Tuesday 20 January 2009

Quantitative easing - no -sell CDS

One thing governments are bad at is intervention in markets. The only success I can think of is the time when the HKMA bought a slug of Hang Seng index shares during the Asian crisis to put an end to the interest rate - property stocks shenanigans that were going on. What's more, after the crisis, the acquired shares were sold at a profit.

At the moment in the UK we have too much credit and not enough lending. At the same time interest rates have been cut and money market meddling undertaken in order to restart the lending process. The interest rate changes have had little impact - pushing on a string - as some commentators say. The reason for this failure of policy is that, thanks to the CDS market, the price of credit and the overall cost of borrowing have become detached.
So Mervyn King should step in and sell credit protection (CDS) in all the UK financial names.

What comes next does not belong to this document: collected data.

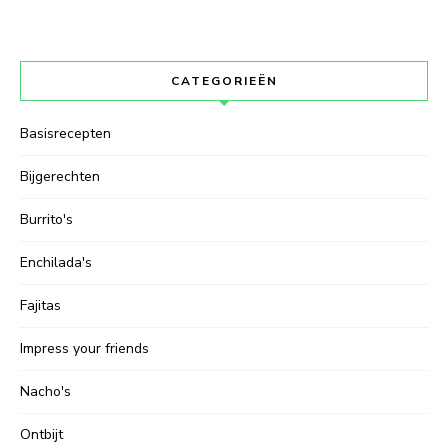
CATEGORIEËN
Basisrecepten
Bijgerechten
Burrito's
Enchilada's
Fajitas
Impress your friends
Nacho's
Ontbijt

This has many benefits and few drawbacks.
a) Selling reduces the price and so the cost of credit as measured by the CDS spread would decline. The lower CDS value would lower the cost of cash borrowings for these institutions.

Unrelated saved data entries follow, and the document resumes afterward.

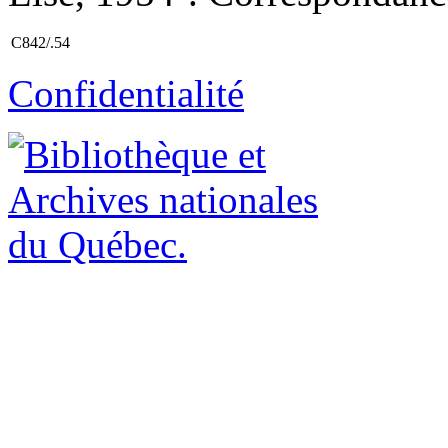
C842/.54
Confidentialité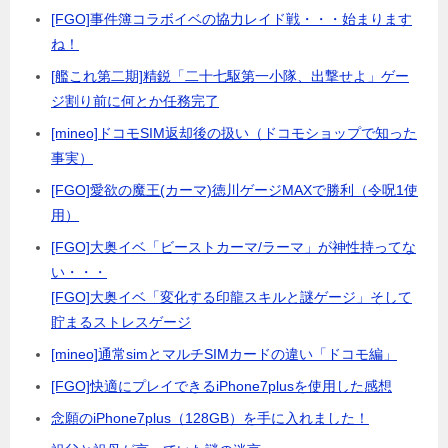
[FGO]事件簿コラボイベの協力レイド戦・・・始まります
ね！
[艦これ第二期]精鋭「二十七駆第一小隊、出撃せよ」ゲー
ジ割り前に何とか任務完了
[mineo]ドコモSIM返却後の扱い（ドコモショップで知った
事実）
[FGO]愛欲の魔王(カーマ)徳川ゲージMAXで勝利（令呪1使
用）
[FGO]大奥イベ「ビーストカーマ/ラーマ」が神性持ってな
い・・・
[FGO]大奥イベ「変化する印龍スキルと謎ゲージ」そして
貯まるストレスゲージ
[mineo]通常simとマルチSIMカードの違い「ドコモ編」
[FGO]快適にプレイできるiPhone7plusを使用した感想
念願のiPhone7plus（128GB）を手に入れました！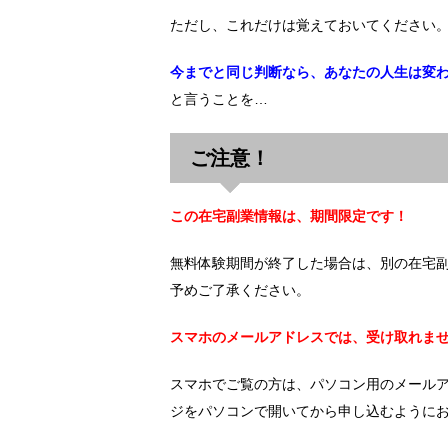
ただし、これだけは覚えておいてください
今までと同じ判断なら、あなたの人生は変
と言うことを…
ご注意！
この在宅副業情報は、期間限定です！
無料体験期間が終了した場合は、別の在宅
予めご了承ください。
スマホのメールアドレスでは、受け取れま
スマホでご覧の方は、パソコン用のメール
ジをパソコンで開いてから申し込むように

b) It is so cheap - in fact selling means that HMG receives regular premiums from the buyer of the CDS protection. These are only a small percentage of the underlying notional debt but could be used to buy back cash debt in the underlying institutions or to buy their shares or for the money to be applied to whatever financial support measure the government has in mind. This would help close the gap between the cash and credit markets.

c) Unlike quantitative easing a) the impact of the CDS sales activities can be readily seen from market prices and adjusted more rapidly than interventions in the money market and b) there is no long-term such as hyper-inflation; once the CDS term is reached, the liability expires and the notional credit disappears.

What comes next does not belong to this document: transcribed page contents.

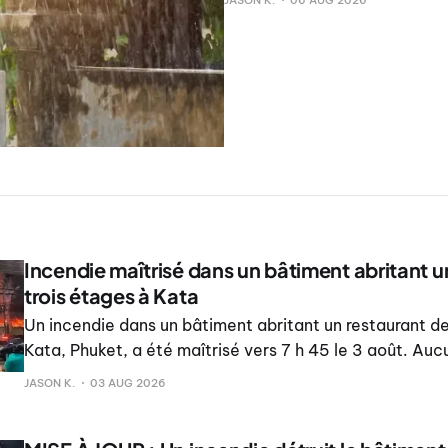
JASON K.
06 AUG 2026
Incendie maîtrisé dans un bâtiment abritant u
trois étages à Kata
Un incendie dans un bâtiment abritant un restaurant de
Kata, Phuket, a été maîtrisé vers 7 h 45 le 3 août. Auc
n’a été signalé.
JASON K.
03 AUG 2026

d) By upsetting the players in the CDS market, the government might be able to bring to an end the derivatives monster. This is where all the credit is lurking and hence we have the paradox of seemingly too much credit in the system but not enough in the real world. Initially, the CDS sales are creating more credit but once the market has decided that it can't win against a sovereign that is backing the underlying credit, the CDS market would shrink. At this stage, the regulators can then step in to control banks' further exposures to derivatives by, for example, changes to the capital adequacy ratings for such instruments.

e) As CDS market players have found, you get a lot off bang for your buck. So don't waste money in cash bondmarkets, invest in derivatives where you can have some impact.

f) As CDS is essentially a form of insurance, HMG could reassess the level of guarantees it has set for the UK bank indebtedness. Maintaining a blend of CDS and guarantees would help bring equilibrium between the cost of credit, the credit risk of banks and the credit risk of the sovereign.

While the government has many consultants, I note that Mr Brown's key adviser is probably Baroness Vadera. Methinks her knowledge of day to day trading in CDS and cash bondmarkets might be limited, given that she left Warburg's in April 1999 - when CDS was the plural of compact disc and the Euro was only 3 months old!

But there again, is Dr Bernanke up to date? How much notional credit was wafting round the credit default swap markets in the 1930's? Is his study of the Great Depression that relevant or do we need the blend of barrow boys and quant jocks that got us into the mess to tap away on their laptops (another consumer staple of the 1930s) and find a way out?